Supplied text:
**********

# Need prices for S&W's



## doncameron (May 13, 2007)

#1..S&W mod 19-3, .357 mag, 4"barrel, blue, monogrips.
tight lockup, holster wear (bluing worn).

#2..S&W mod 57, .41 mag, 4"barrel, Blue, original walnut checkered grips,
tight lockup, holster worn (bluing worn).

I have a 13th edition of modern gun values and both are listed for
Fair at $295, Is this accurate?

thanks, Doncameron


----------



## Baldy (Jun 21, 2006)

If that's what your paying that's real fair. If that's what you selling for no. I was at the gun show in Orlando last week and there wasn't a M-19 to be had for less than $375. Nice one with box and papers was $425.00. I seen one M/57 wore ,no box or papers $400. I got the M/19-4 with 4"barrel and it is one great revolver. Good luck.


----------



## Bob Wright (May 10, 2006)

**********

Data:
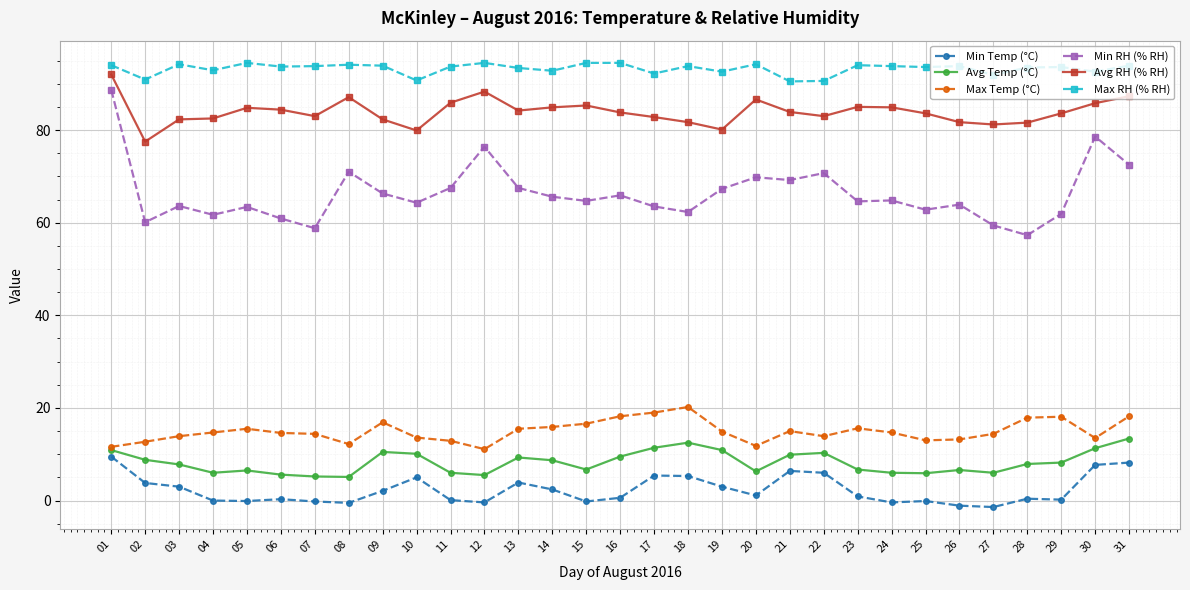

How many series are shown in this chart?

6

**********

Check your understanding:
1: Quote the S&W price thread starting with "## doncameron (May" and going on through "worn (bluing worn).".
2: Please answer these questions from the S&W price thread:
(a) What caliber is the Model 57 described in the first post?
(b) Which edition of the gun value guide does the first poster own?
(c) In what city was the gun show Baldy attended?
3: Does each statement agree with the S&W price thread? Answer yes or no, and quote the words that decide it.
(a) The value guide lists both revolvers at $295 in Fair condition.
(b) The Model 57 has rubber grips.
(c) Baldy found a Model 19 for less than $375 at the show.
The material above is separate from the S&W price thread.

Per-task outputs:
1:
## doncameron (May 13, 2007)

#1..S&W mod 19-3, .357 mag, 4"barrel, blue, monogrips.
tight lockup, holster wear (bluing worn).

#2..S&W mod 57, .41 mag, 4"barrel, Blue, original walnut checkered grips,
tight lockup, holster worn (bluing worn).

2:
(a) .41 mag
(b) The 13th edition
(c) Orlando

3:
(a) Yes: "both are listed for Fair at $295"
(b) No: "original walnut checkered grips"
(c) No: "there wasn't a M-19 to be had for less than $375"